Friday, June 29, 2007

I'm marking this down in public, because it bears noting.

In February I saw AntiGravity, an utterly insipid and vomitous exercise in fusing Superbowl halftime calisthenics with "art". I was on tour in Hawaii, and our host had some tickets. We were all mortified by it--it's crass, loud and utterly witless, an inane and obvious effort to infect arts centers with a thinly-veiled infomercial of bodies choreographed in pathetic, repetitive patterns. It was seriously one of the worst things I've seen in my life, and like any professional in the theatre I've seen a lot that's bad--it's soulless, meaningless noise that lowers the bar for dance and even spectacle. It's shit, backward and forward.

Today, Ginia Bellafante files this review about the same show, now playing in New York:

AntiGravity: The 2007 Tour - Theater - Review - New York Times

No, it's not a rave--but it's coolly positive. Perhaps Ms. Bellafante enjoys the fact that the performance aspires to nothing and has nothing to say--that it is up front about being nothing but style and energy that signify nothing. That would jibe with her track record, which has been progressively more dismal--while intelligent, she has no empathy for the performances she watches, preferring instead to see shows of small ambition that match very particular criteria she has for what the performance should be--she usually sets this forth in the opening paragraphs of the piece.

**Data provided**
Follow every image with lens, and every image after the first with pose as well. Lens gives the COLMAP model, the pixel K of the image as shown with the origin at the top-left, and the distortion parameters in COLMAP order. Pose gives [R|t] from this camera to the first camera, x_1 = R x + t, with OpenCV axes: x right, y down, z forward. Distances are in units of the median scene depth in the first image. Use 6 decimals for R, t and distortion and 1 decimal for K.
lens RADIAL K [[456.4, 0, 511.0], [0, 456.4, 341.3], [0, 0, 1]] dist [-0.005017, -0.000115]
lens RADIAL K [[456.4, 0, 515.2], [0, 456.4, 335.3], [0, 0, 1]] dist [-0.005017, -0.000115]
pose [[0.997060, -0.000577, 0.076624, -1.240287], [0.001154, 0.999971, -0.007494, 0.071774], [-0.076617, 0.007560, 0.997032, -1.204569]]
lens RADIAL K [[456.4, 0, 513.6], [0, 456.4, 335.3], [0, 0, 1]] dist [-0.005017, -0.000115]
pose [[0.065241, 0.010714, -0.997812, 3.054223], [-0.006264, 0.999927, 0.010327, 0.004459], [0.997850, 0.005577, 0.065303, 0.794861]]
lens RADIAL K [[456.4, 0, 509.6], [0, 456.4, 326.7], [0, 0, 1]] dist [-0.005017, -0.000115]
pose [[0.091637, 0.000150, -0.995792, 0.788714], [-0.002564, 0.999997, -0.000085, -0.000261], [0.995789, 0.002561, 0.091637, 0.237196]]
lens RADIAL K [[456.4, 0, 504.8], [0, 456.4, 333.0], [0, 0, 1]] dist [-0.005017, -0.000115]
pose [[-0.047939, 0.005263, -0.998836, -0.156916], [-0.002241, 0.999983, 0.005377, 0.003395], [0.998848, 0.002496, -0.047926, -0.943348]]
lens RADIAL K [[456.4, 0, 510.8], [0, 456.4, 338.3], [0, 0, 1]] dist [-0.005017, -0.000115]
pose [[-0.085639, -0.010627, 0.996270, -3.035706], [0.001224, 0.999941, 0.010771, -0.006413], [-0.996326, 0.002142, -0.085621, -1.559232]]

**What to produce**
Return everything in the post about AntiGravity from "AntiGravity: The 2007" down to "of the piece.", copied word for word.

**Written reply**
AntiGravity: The 2007 Tour - Theater - Review - New York Times

No, it's not a rave--but it's coolly positive. Perhaps Ms. Bellafante enjoys the fact that the performance aspires to nothing and has nothing to say--that it is up front about being nothing but style and energy that signify nothing. That would jibe with her track record, which has been progressively more dismal--while intelligent, she has no empathy for the performances she watches, preferring instead to see shows of small ambition that match very particular criteria she has for what the performance should be--she usually sets this forth in the opening paragraphs of the piece.